I also want to comment that I feel sorry for your poor sister that her monster dad paid for her wedding. I’m sure it marred and ruined the memory of the whole day for her. He’s in all of her wedding photos now and he even probably walked her down the aisle. I feel sorry for your sister.
horseaholic2010

Yta, HE WAS A MURDERER. And being nice 70% of the time isn’t enough. Your sister obviously sees this and just can’t forgive him. Actions have consequences, your father would know that. You’ve asked and she said no so just go on your own and say your final goodbyes
lahainagirl

YTA and by the way as a person who’s brother was a victim of homicide. Your father did not pay his debt to society. No amount of jail time accounts for another person life.
Ceridhwen

YTA I am sorry but life sentences are not given for stealing candy.
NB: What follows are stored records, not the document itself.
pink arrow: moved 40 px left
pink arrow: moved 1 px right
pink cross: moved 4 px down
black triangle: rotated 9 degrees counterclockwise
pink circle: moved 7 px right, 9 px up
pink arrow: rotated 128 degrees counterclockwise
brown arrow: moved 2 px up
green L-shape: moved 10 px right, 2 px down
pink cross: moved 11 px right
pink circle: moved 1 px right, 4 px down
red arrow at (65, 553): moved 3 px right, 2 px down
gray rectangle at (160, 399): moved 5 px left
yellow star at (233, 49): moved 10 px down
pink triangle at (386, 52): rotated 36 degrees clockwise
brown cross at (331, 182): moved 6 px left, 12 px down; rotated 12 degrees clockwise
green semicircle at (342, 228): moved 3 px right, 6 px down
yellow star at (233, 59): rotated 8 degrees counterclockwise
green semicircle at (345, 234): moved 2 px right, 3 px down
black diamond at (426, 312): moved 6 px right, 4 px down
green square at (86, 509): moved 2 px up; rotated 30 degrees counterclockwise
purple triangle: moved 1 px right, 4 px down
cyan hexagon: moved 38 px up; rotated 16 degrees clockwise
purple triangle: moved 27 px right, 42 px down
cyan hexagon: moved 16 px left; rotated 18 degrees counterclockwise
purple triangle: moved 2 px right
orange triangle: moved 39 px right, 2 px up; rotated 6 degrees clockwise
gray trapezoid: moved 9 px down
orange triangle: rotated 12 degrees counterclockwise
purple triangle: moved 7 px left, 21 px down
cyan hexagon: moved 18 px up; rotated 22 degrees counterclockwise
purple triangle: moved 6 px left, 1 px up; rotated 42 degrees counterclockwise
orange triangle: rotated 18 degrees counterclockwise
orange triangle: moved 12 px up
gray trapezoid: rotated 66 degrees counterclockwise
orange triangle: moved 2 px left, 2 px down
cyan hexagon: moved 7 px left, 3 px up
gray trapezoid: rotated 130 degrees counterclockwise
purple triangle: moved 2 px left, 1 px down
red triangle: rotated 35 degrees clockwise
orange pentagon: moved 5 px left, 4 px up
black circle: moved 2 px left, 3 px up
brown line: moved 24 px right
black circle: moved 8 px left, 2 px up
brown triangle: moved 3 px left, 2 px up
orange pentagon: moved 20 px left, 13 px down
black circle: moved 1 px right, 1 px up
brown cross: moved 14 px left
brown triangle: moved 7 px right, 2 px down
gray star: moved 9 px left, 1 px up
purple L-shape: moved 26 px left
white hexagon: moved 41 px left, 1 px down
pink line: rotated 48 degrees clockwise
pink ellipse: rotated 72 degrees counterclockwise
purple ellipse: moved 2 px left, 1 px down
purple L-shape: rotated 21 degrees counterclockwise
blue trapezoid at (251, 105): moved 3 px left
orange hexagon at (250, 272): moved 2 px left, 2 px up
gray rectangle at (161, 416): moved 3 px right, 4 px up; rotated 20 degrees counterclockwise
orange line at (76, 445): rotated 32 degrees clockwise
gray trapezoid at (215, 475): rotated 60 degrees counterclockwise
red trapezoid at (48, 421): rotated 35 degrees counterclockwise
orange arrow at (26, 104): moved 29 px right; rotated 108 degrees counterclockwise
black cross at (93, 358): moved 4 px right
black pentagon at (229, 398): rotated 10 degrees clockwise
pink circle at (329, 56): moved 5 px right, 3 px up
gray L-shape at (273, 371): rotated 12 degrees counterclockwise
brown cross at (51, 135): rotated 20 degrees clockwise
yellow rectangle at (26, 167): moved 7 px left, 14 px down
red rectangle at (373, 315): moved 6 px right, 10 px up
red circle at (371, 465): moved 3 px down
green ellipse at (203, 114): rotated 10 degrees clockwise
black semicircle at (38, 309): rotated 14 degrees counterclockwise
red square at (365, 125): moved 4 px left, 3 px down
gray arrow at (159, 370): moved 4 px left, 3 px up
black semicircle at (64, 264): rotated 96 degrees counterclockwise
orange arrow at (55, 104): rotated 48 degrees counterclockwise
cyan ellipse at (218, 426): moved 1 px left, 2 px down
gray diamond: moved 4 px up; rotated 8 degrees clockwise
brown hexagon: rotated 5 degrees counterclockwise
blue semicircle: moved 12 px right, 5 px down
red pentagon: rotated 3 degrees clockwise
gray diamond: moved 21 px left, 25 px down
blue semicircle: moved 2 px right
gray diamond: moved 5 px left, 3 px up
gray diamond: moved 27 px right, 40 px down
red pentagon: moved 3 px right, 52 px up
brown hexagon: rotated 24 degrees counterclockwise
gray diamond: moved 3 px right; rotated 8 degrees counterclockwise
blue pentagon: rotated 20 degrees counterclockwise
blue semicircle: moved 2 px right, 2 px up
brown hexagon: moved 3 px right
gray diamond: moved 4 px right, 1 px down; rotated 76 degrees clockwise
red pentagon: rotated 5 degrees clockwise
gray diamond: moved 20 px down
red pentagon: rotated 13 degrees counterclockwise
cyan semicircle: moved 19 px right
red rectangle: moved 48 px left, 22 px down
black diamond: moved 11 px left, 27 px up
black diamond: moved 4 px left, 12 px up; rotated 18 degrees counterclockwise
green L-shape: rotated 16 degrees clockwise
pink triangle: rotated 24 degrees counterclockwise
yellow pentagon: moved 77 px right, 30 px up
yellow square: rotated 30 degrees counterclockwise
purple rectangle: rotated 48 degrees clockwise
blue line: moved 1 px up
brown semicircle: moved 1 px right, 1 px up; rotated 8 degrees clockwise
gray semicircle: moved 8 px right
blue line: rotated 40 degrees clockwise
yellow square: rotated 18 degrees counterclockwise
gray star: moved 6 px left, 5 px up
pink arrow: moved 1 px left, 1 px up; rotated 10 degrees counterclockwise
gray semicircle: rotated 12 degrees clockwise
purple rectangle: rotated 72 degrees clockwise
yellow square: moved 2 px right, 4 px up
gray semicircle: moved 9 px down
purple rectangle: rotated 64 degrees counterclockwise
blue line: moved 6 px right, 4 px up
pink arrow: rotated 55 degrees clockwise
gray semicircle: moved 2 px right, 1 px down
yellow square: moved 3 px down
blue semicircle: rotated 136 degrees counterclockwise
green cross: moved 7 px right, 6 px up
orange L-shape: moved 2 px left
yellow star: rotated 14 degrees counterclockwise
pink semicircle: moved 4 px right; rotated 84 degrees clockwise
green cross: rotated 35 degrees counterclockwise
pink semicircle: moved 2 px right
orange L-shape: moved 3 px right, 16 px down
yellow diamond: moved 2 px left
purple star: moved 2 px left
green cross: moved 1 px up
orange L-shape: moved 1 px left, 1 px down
I believe you have no right to be angry at your sister. I am sorry for your loss though.
-fuck-this-

YTA

>he has now paid his due to society

Did the victim’s family tell you that?

Edit: should say victims’ families after what I’ve read from OP

spykor

YTA. She is not obligated to forgive him. You may believe he has paid his dues to society, but that’s only an opinion on the matter.
candytastefuntime

YTA.
Your father was a murdering monster. He robbed and destroyed lives. Your sister is normal, you are not.
RogueDevlin

YTA.

give the money back to whom? certainly not to you. clearly you are bitter because of the money.

Conclusion

The original poster (OP) is deeply conflicted, feeling anger and a sense of betrayal because their sister refuses to attend their father’s funeral, despite the OP and their elderly mother requesting it. The conflict centers on whether the sister is justified in rejecting the father due to his past as a murderer, even while benefiting financially from his provision, versus the OP’s belief that this stance is childish and deeply hurtful during a time of shared grief.

Is the sister ethically obligated to attend the funeral to support her grieving mother and brother, or does her right to define her relationship with her deceased father—based on his criminal history—outweigh the immediate emotional needs of her family?